▶ EXERCISE OBJECTIVE
Print out the complete set of records below, exactly as they read.

Records from a dataset
○ ○ ○ ○ ○
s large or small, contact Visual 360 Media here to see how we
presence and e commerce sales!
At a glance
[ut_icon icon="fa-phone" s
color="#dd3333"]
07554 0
○ ○ ○ ○ ○
▶ ANSWER BOX
s large or small, contact Visual 360 Media here to see how we
presence and e commerce sales!
At a glance
[ut_icon icon="fa-phone" s
color="#dd3333"]
07554 0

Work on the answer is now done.